Repository files navigation

Deep Learning With DeepLens and SageMaker

AI, Machine Learning and IoT projects are becoming ever more important for enterprises and startups alike. These advanced technologies have been the key innovation engine for businesses such as Amazon Go, Alexa, Amazon Robotics. In this one-day workshop, we will cover the scenarios of AI and IoT working together.

  • Building and training deep learning models in the cloud using Amazon SageMaker.
  • Deploying AI models to devices like the AWS DeepLens.

We will provide a hands-on learning experience by build an end-to-end systems for face detection, recognition and verification.
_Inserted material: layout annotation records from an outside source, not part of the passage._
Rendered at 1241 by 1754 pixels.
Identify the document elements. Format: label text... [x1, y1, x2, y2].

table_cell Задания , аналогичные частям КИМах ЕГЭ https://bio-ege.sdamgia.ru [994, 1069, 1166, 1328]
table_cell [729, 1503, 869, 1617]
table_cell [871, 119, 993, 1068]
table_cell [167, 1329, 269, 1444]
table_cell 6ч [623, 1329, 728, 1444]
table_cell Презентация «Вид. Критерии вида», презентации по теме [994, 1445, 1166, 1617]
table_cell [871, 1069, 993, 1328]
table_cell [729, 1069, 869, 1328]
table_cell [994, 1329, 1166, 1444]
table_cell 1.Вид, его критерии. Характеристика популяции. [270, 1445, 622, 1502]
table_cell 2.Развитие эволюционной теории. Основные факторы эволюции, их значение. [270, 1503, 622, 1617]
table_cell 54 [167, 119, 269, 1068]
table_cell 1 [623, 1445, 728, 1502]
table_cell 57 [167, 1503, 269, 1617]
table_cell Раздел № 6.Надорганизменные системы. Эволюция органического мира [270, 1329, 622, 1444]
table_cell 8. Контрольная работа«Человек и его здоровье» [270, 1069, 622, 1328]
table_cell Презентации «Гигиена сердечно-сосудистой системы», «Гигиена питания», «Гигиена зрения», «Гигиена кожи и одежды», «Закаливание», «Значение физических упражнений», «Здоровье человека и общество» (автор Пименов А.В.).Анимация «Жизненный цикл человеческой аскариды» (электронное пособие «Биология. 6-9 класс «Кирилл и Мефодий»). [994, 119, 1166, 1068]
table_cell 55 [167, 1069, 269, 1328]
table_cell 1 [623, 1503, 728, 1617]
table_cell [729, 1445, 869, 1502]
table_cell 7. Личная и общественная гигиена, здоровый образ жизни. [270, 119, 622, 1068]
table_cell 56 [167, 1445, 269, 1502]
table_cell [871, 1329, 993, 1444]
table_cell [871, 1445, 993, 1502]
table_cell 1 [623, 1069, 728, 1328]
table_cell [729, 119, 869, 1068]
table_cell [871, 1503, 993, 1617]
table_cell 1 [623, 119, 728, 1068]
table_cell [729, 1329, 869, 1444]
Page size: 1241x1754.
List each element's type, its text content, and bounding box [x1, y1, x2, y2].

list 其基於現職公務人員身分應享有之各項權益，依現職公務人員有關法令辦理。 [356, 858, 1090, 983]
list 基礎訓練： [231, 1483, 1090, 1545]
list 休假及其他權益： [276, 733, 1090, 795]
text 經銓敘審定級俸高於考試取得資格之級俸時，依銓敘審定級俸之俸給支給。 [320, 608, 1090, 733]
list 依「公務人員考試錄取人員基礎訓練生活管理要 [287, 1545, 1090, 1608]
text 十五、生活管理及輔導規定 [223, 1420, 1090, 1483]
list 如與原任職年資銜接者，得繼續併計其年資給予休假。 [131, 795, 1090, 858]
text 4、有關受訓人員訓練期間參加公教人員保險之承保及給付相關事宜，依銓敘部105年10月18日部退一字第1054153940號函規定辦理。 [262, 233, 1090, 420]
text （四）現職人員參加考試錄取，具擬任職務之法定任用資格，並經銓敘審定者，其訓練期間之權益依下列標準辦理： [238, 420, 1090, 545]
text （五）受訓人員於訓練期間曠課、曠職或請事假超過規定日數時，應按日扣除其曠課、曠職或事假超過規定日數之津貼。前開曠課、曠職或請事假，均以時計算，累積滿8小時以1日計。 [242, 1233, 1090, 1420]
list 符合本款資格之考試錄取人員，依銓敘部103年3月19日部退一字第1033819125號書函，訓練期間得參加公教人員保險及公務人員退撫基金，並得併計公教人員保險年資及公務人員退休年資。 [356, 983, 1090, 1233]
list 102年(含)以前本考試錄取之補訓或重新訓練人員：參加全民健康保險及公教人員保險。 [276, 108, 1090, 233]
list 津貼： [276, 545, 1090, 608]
The workshop is designed for developers that are curious about these new technologies with no ML background assumed.

Basic requirement: Hands-on experience with python, and basic understanding of AWS services such as S3 and Lambda.

Agenda

09:00 AM - 10:30 AM

Get to know your Device

  • Register you DeepLens device
  • Object detection with DeepLens

10:30 AM - 12:00 PM

Amazon Sage Maker

  • Launch your notebook instance and open its Jupyter interface
  • Amazon Algorithms - Reliable ML in Scale
  • Training Models with a Training Job
  • Tuning Models with Hyper-parameter Optimization (HPO)
  • Hosting Inference Endpoint
  • Build, train and deploy face detection model with Amazon SageMaker

12:00 PM - 01:00 PM

Sentiment Analysis

  • Face detection with DeepLens
  • Sentiment analysis using Rekognition

01:00 PM - 03:00 PM

End-to-end solution for face detection, recognition and verification

  • Face detection with DeepLens
  • Rekognition
  • Approval Workflow
  • Bring it all together

02:45 PM - 03:00 PM

Additional project ideas/Hackathon

Clean Up

After completing the labs in this workshop ensure you delete all the resources created in your AWS account during the labs so that no further costs are incurred. Any labs where you create SageMaker instance and publish a model using SageMaker, you should also delete the endpoint (this also deletes the ML compute instance or instances, the endpoint configuration, the model and the the notebook instance. You will need to stop the instance before deleting it.